**Provided text**:

::::::::::

Mumsnet has not checked the qualifications of anyone posting here. If you need help urgently or expert advice, please see our domestic violence webguide and/or relationships webguide. Many Mumsnetters experiencing domestic abuse have found this thread helpful: Listen up, everybody

DH on work trip abroad with woman friend/colleague

7 replies

StrawberryGin · 07/01/2018 18:04

They message each other often, meet up for coffee/wine and have been out for dinner together. DH usually tells me after he's been out with her and believes that he's doing nothing wrong as their meetings aren't secret and they are to discuss work.

However, I feel uncomfortable about this relationship and raised my concerns with him. He said that I was being silly and nothing was going on.

I saw a few of the text messages and they said things like, "I could listen to you all day" and "I'd do anything for you. Seriously". Plus they used terms of endearment calling each other "lovely".

DH said he understood my concern, that he was sorry and that he'd reduce the interaction between them. But they continue to work closely together in the office and this isn't going to change.

The worst thing for me is that next week they are flying to Spain together for three nights for a business meeting with a client. I am beside myself worrying about what will happen even though DH has said I should trust him because he loves me.

Am I being paranoid? Up to now we've always had a very loving, close relationship. Should I trust him

OP posts:
StrawberryGin · 07/01/2018 18:07

Sorry, missed out beginning of thread:

DH works closely with a woman at work who he really likes.

::::::::::

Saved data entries
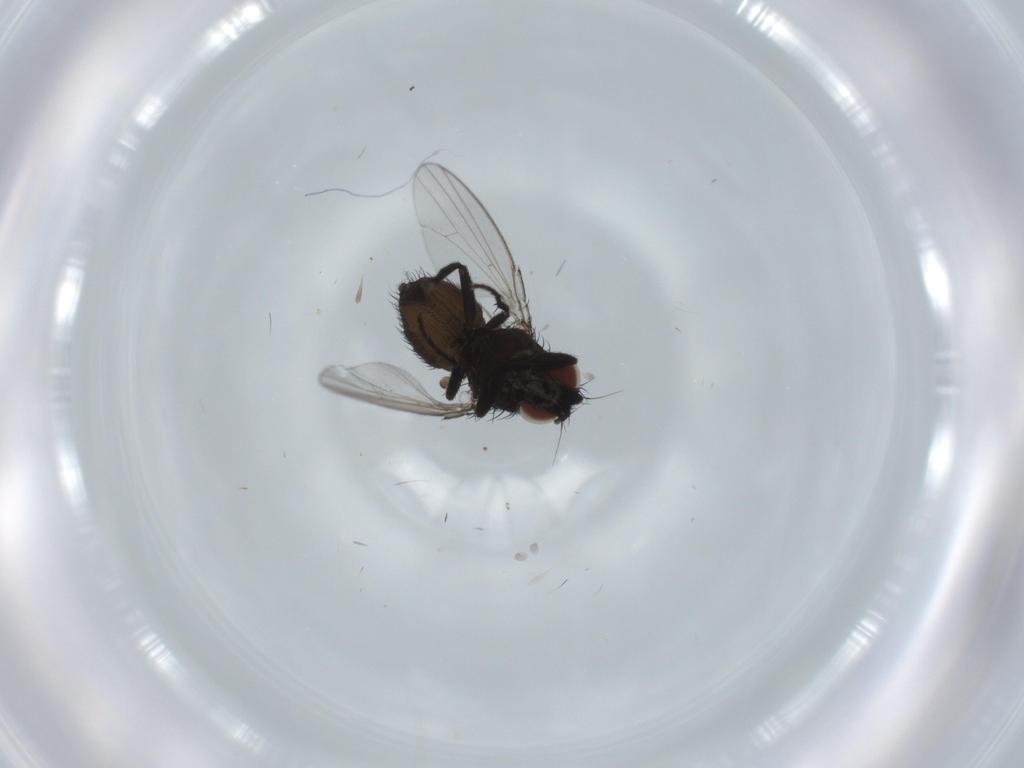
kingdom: Animalia
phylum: Arthropoda
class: Insecta
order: Diptera
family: Milichiidae
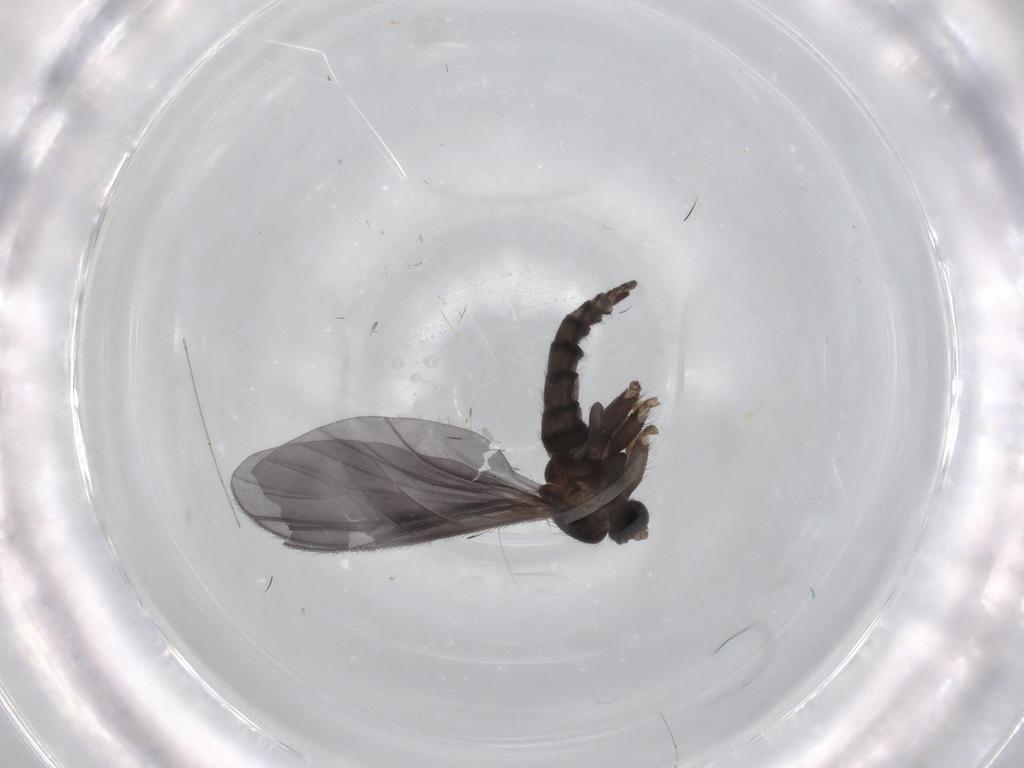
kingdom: Animalia
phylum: Arthropoda
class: Insecta
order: Diptera
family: Sciaridae
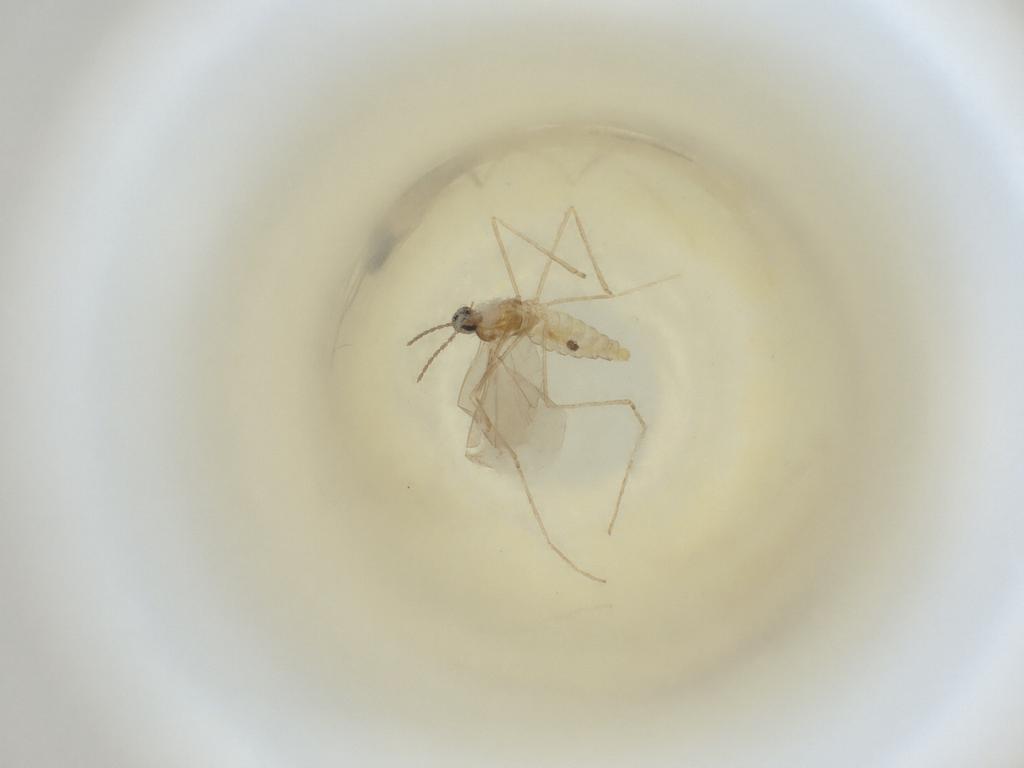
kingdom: Animalia
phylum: Arthropoda
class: Insecta
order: Diptera
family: Cecidomyiidae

::::::::::

**Work task 1**: What resources does the opening notice in the forum thread point readers to?
**Work task 2**:
Answer these questions about the forum thread:
(a) How many replies does the forum thread have?
(b) What did DH say he would do after apologizing?
(c) Where are DH and the colleague flying next week, and for how many nights?
**Work task 3**: Carry on the forum thread about the husband's work trip from its last line.

**Result 1**:
- The domestic violence webguide
- The relationships webguide
- The thread "Listen up, everybody"

**Result 2**:
(a) 7 replies.
(b) He said he would reduce the interaction between them.
(c) To Spain, for three nights.

**Result 3**:
OP posts:
MyBrilliantDisguise · 07/01/2018 18:08

I would be very, very wary. This is exactly when my ex husband started an affair, when away from home. He'd had mentionitis beforehand but never mentioned her again. I should have realised it was still continuing.

Those messages are not the sort you exchange with friends. I text my friends all the time and have never said anything like that to them, have you?

molifly · 07/01/2018 18:09

I think deep down you know it's either an emotional affair that is a ticking time bomb for physical or it's already happened.

Address it now and don't be the one that looks back and feels silly. Hand hold

Bellamuerte · 07/01/2018 18:16

I would have been unhappy about this before the work trip was even thrown into the mix, and would have insisted on no messages and no contact outside of work. I don't see how your DH can refuse to go on a work trip though?

HipNewName · 12/01/2018 10:17

bump

GreenFingersWouldBeHandy · 12/01/2018 10:53

"I'd do anything for you. Seriously"

This is not appropriate for work colleagues, it is in emotional affair territory. Sorry.

BatFaceGal · 12/01/2018 11:18

Why do you keep starting threads about this and now yet another one you've bumped?